More history of nurses available

Friday, 13th August 2021

Aneurin Bevan visits a ward on the NHS opening day in 1948

Aneurin Bevan visits a ward on the NHS opening day in 1948

• IN response to the August 6 letter from Róisín Ní Ċurráin (Irish nurses are being written out of NHS history, August 6), may I point out that many of the Irish experiences she describes run parallel to those people of African descent.

Like the Irish nurses, Caribbean nurses were certainly needed for the National Health Service, and were recruited in the same way.

Many Caribbeans and Africans also fought in both world wars, not only as soldiers and pilots, but the many merchant seamen keeping Britain supplied with food and other necessaries ran the gauntlet of German submarines, which made supply ships a target.

Like the nurses you referred to, Caribbean and African nurses (and doctors) were present in Britain before the NHS began.

People of African descent were also ignored in many areas of TV for a long time, as well as anyone who spoke with a regional accent.

The idea that a statue to Commonwealth nurses and midwives “could be construed as suggesting that the Irish could not birth their own children” is very strange and is really asking the question “Why not us instead?”

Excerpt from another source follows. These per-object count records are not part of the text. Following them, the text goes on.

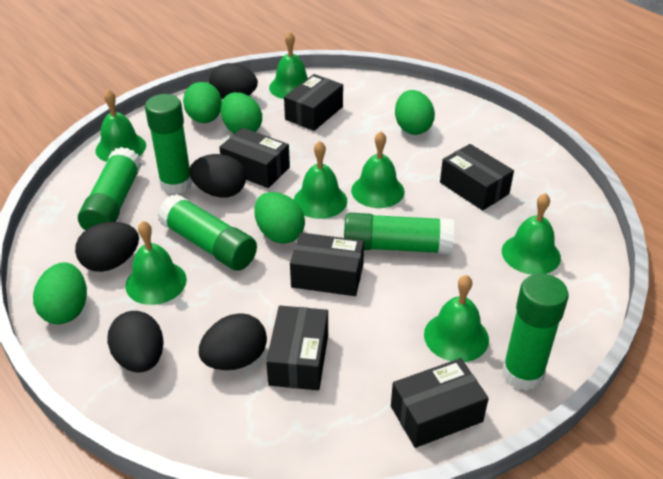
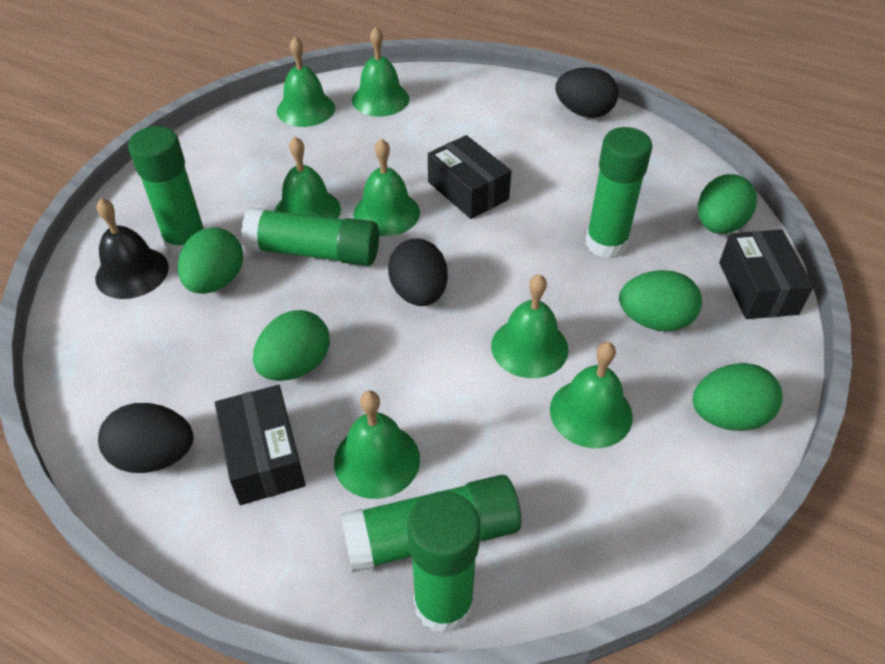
black bell: none = 0 -> [95,198,169,299] = 1
black box: [219,128,290,188] [266,306,328,390] [284,74,343,131] [290,232,364,296] [391,358,489,448] [440,144,514,211] = 6 -> [215,385,306,505] [428,135,511,219] [719,229,814,319] = 3
black egg: [75,222,139,272] [107,311,164,372] [189,154,246,198] [199,313,267,370] [209,63,258,99] = 5 -> [98,403,194,473] [388,238,448,306] [555,67,618,118] = 3

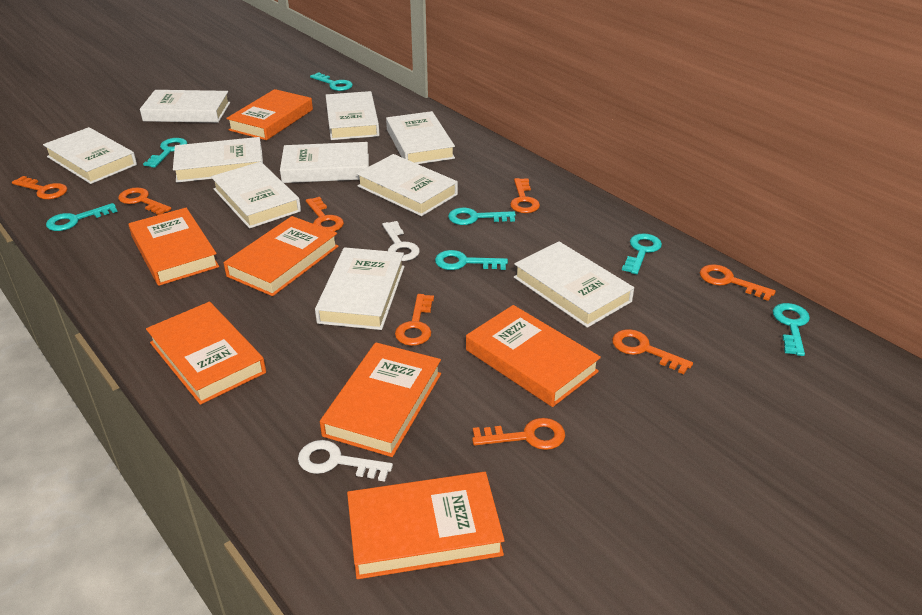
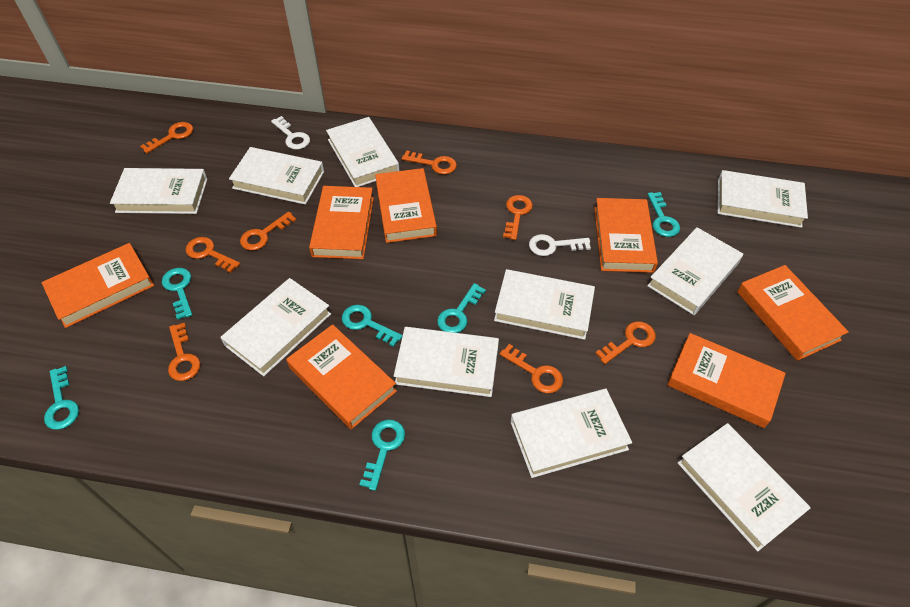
turquoise key: [46,203,118,231] [143,138,187,168] [310,72,353,91] [435,250,508,270] [448,208,516,225] [622,233,662,274] [773,303,810,356] = 7 -> [44,366,79,430] [162,268,192,320] [342,305,403,347] [359,420,405,491] [437,283,486,333] [648,192,680,237] = 6

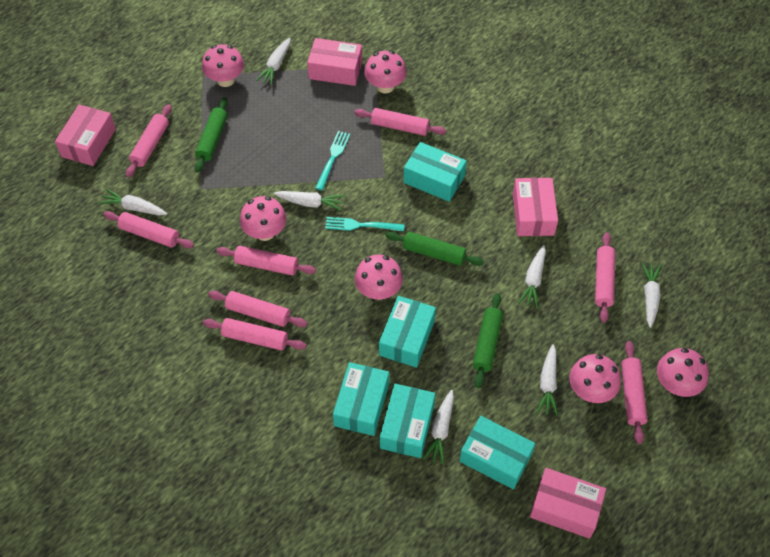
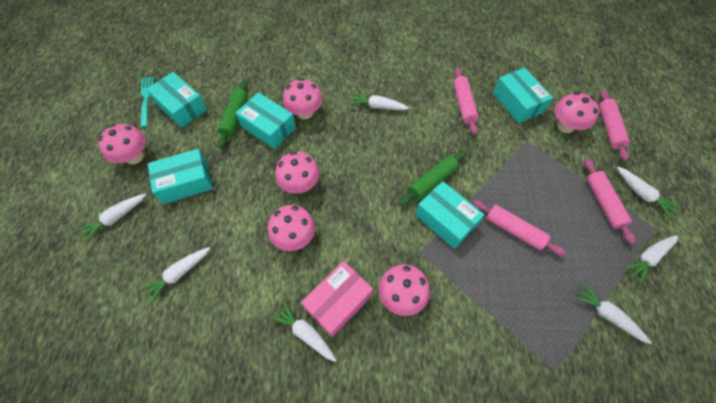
green rolling pin: [195,97,228,173] [385,231,484,266] [473,293,503,388] = 3 -> [217,80,248,148] [399,150,467,206] = 2
pink box: [55,104,116,166] [307,38,362,86] [513,178,558,236] [530,468,606,539] = 4 -> [301,261,373,337] = 1
pink rolling pin: [103,211,194,248] [126,104,172,178] [203,318,306,351] [208,291,307,327] [216,246,316,276] [354,108,446,136] [595,232,616,323] [621,341,648,444] = 8 -> [453,68,479,135] [472,200,566,256] [584,159,636,245] [599,89,630,161] = 4
turquoise fork: [315,131,350,190] [325,217,405,231] = 2 -> [140,77,154,127] = 1

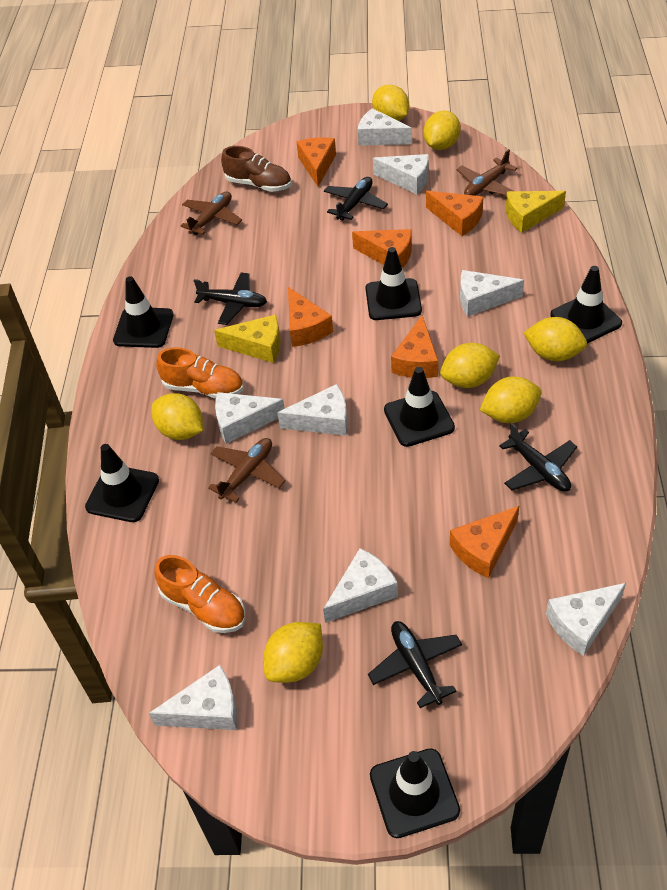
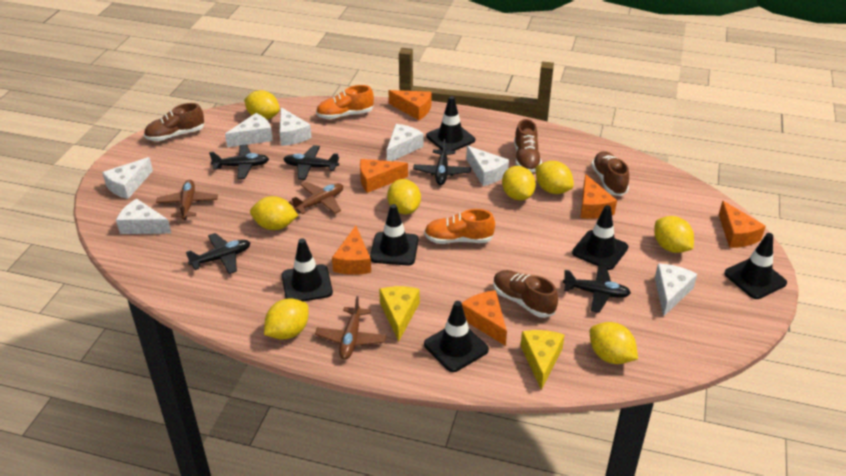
black plane: [193,272,267,325] [324,177,388,221] [368,621,462,708] [499,423,577,492] = 4 -> [186,233,250,274] [209,145,269,179] [284,145,339,180] [413,139,471,185] [563,265,631,313] = 5
brown shoe: [221,146,291,192] = 1 -> [144,103,205,141] [493,270,558,318] [514,119,542,173] [591,151,629,196] = 4
white cheese: [149,665,238,730] [215,392,285,444] [277,384,348,436] [323,548,398,623] [358,108,412,146] [373,154,428,194] [460,270,524,317] [546,583,626,656] = 8 -> [102,157,153,199] [116,198,172,234] [225,113,273,147] [279,107,312,146] [387,124,423,161] [466,146,509,186] [655,263,697,317] = 7
yellow lemon: [152,393,203,440] [263,622,323,683] [372,85,409,121] [424,111,461,150] [440,343,500,388] [480,377,541,423] [523,317,587,361] = 7 -> [244,90,280,120] [250,196,298,230] [264,298,309,340] [387,179,421,214] [502,166,536,201] [535,161,574,194] [590,322,638,364] [654,216,694,253] = 8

And the answer is that the Commonwealth nurses have also been left out, as the writer’s unawareness of their contribution proves.

Both Ireland and the Caribbean suffered colonisation and were exploited by the British, but there are two important differences for the Commonwealth areas.

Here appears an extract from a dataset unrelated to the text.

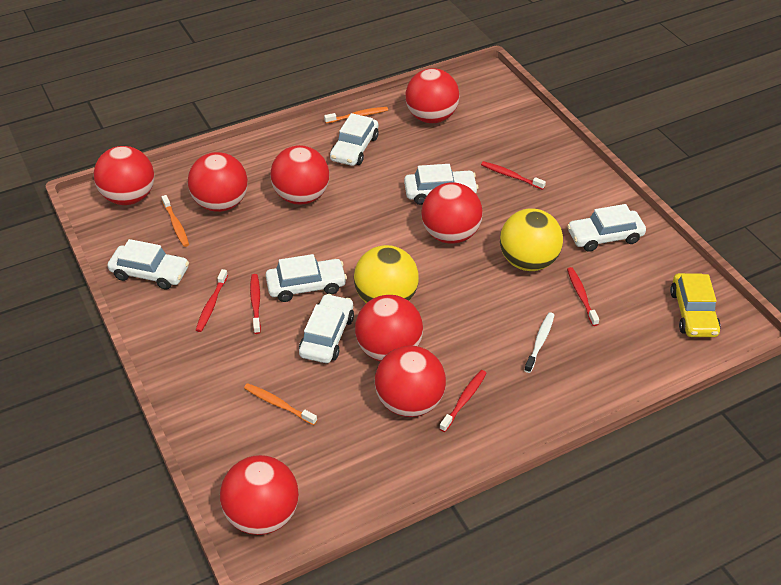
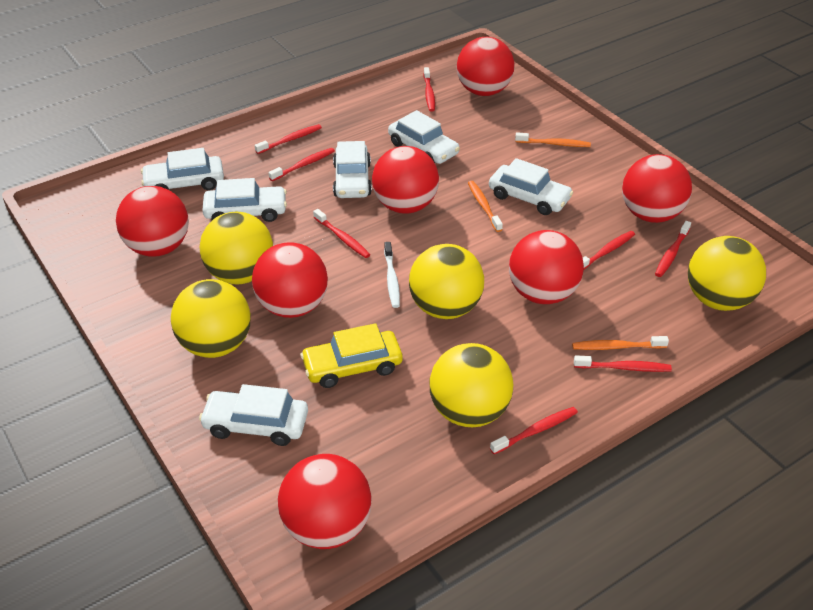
red ball: [94,146,154,205] [188,152,248,212] [220,455,299,535] [270,145,329,205] [355,295,423,362] [375,346,446,417] [405,68,459,123] [421,182,483,244] = 8 -> [116,186,189,257] [252,242,328,318] [278,454,372,549] [372,146,439,214] [457,37,514,96] [509,230,584,304] [622,154,692,223] = 7
red toothbrush: [196,269,228,332] [250,274,261,334] [439,370,486,432] [481,161,546,190] [567,267,599,326] = 5 -> [255,124,322,154] [268,148,335,181] [313,209,371,258] [424,67,435,112] [490,407,578,454] [574,355,672,372] [583,231,635,270] [655,221,691,277] = 8
yellow ball: [354,245,419,303] [500,209,563,271] = 2 -> [171,279,251,358] [199,212,273,284] [409,244,484,319] [430,343,513,427] [688,236,766,311] = 5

First, the Americas were populated with enslaved people, taken away from their families, and bought and sold for enormous profit and big estates by European slaveholders.

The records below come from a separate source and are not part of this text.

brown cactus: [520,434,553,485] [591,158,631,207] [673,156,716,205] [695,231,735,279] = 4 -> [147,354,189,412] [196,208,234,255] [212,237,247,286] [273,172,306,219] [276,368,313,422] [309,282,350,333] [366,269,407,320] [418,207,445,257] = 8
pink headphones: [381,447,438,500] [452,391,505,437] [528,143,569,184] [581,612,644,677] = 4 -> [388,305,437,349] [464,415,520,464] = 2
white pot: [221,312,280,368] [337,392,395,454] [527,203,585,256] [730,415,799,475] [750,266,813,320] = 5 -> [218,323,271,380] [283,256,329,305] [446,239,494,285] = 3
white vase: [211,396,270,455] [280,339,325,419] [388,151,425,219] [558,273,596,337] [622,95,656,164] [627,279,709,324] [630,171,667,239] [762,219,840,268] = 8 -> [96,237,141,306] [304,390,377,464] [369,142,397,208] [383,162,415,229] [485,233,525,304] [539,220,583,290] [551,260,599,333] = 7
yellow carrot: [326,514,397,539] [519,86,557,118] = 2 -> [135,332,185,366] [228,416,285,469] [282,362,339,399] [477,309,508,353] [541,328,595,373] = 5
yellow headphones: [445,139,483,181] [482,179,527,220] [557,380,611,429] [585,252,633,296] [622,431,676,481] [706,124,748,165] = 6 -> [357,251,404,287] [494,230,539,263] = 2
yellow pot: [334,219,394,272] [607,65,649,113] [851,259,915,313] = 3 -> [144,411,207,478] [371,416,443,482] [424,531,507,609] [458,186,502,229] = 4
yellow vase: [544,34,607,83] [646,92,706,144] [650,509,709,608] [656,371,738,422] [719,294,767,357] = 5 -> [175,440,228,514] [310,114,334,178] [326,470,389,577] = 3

Secondly, Irish nurses working in Britain, despite prejudices against the Irish, were not subjected, in the course of their work, to patients or patients’ families telling them “not to touch with your black hands” and other gross racist remarks, or casual assumptions that they could not be properly qualified. But nurses persisted in doing their best for their patients all the same.

The reason a statue for the Commonwealth nurses and midwives is about to be erected is because a charity devoted to remembering all sorts of contributions to this country by persons of African descent has been supported by its community, raising funds with much difficulty over an extended period of time.

There is also a book to be published, the central part of which is accounts by the nurses themselves of their experiences. They have learned the lesson that if one does not want to be written out of history, the answer is to record the first-hand experiences within the community; because sadly, in Britain at this time, nobody else is going to do it.

I am not Caribbean myself. My heritage is English, Scottish, and Irish (migrating from Dublin to England in the years of the potato famine). I also know well a Caribbean nurse and an Irish one, and there have been several nurses in my family, the first training in the 1860s.

We need to support each other and I, for one, would be interested to learn about the first-hand experiences of the Irish nurses.